───── Data

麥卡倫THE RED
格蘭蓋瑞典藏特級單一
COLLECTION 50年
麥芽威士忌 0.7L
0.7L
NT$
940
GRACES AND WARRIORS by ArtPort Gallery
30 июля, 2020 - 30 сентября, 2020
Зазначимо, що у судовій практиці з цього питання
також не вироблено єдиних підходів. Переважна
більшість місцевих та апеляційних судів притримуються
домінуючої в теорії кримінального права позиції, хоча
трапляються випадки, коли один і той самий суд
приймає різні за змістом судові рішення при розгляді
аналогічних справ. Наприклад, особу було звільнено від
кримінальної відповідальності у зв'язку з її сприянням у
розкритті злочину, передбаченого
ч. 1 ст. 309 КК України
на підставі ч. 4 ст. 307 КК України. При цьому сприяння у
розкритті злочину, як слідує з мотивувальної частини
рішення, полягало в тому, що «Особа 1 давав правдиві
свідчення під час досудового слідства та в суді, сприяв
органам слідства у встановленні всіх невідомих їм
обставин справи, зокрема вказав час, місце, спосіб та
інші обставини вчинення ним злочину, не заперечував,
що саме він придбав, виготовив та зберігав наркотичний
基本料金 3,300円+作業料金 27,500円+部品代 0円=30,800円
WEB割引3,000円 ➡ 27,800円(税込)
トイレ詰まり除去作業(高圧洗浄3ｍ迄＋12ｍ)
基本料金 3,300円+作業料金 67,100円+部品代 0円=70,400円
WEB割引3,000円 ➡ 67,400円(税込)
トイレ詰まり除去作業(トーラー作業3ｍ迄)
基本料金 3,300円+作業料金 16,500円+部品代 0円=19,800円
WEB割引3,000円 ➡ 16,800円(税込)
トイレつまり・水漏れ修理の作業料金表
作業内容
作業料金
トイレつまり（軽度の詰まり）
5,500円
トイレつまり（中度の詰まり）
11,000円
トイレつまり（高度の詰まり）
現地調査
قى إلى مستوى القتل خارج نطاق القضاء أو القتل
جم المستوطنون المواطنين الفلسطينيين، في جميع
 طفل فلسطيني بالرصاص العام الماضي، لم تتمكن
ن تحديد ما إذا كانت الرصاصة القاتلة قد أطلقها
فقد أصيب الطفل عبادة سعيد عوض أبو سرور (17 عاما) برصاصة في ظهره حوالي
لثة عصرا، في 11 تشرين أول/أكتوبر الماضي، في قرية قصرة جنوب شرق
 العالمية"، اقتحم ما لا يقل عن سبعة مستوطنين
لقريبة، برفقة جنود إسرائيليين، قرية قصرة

──────────

- _Action item_
Looking at the records above, count the lines with the word "قرية" in them; reply with the number only.

- _Response below_
2